Birds from every continent will be able to soar above audiences at the National Aviary after completion of a $23-million expansion announced Tuesday at the popular Pittsburgh home for the world’s birds.
The 56-year-old facility will expand its own wings and add new facades on both east and west sides while also creating space inside and on the top of the building where the Aviary’s permanent residents can demonstrate the beauty and majesty of natural flight. At the same time, changes in design to the building’s exterior will allow visitors to recognize more easily where to land when coming to visit their feathered friends.
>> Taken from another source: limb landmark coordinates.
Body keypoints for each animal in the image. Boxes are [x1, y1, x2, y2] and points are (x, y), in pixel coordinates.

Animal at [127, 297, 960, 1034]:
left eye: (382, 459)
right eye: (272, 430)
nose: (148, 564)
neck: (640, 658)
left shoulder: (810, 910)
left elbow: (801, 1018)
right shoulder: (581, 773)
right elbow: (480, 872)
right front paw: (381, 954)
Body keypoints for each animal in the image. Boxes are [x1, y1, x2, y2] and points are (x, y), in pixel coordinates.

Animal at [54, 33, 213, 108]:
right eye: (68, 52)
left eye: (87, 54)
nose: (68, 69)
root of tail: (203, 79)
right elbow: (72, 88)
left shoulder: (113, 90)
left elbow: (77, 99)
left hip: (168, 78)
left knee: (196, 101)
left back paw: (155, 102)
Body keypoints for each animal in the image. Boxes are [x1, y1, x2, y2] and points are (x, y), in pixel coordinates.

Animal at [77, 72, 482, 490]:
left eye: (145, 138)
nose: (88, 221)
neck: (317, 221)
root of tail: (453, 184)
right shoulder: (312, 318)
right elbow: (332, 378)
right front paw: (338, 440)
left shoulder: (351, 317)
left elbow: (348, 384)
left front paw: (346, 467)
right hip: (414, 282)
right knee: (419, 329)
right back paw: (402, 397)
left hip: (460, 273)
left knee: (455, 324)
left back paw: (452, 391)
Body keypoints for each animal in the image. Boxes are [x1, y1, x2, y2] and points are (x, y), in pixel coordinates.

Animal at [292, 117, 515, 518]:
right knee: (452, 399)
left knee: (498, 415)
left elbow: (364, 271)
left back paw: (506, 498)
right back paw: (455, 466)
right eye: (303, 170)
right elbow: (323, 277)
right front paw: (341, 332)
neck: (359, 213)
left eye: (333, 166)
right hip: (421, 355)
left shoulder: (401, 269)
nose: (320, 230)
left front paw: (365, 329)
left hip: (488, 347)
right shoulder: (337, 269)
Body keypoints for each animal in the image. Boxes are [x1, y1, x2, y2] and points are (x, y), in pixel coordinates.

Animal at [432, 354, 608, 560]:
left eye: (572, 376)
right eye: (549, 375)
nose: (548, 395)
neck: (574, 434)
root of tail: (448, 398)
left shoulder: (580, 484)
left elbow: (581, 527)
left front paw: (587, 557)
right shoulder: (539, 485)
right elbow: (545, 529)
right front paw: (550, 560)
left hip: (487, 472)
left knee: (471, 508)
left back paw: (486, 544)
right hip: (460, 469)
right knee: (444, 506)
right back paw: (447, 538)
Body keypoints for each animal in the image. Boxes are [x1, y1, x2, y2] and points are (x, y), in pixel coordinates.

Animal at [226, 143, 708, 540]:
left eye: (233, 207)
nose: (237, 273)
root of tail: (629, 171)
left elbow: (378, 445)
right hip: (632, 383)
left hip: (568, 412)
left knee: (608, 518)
The highlight of the project, which is aiming for completion in June 2010, will be a new FlightZoneTM Theater where audiences will be treated to indoor displays of birds, such as macaws and other entertaining fliers, in free flight overhead. Equipped with high-definition video screens, a sound system, and movable stages, the theater, as well as the open-air audience space on the rooftop, will invite visitors to observe and enjoy a broadened array of avian behaviors, including the dramatic chases of birds of prey. With lighting effects, climate control, and video projections, the displays will “immerse guests in the habitats of birds and blur the line between audience and performance,” according to board member Gary Wilson.
The improvements will also expand the facility’s ability to cater to school audiences and “inspire a lasting love for nature and perhaps even a commitment to protect these magnificent creatures for future generations,” said Linda Dickerson, president and CEO of the National Aviary. Thus far, the project has raised $16.9 million toward the plan, which sets the start of construction in Spring 2009.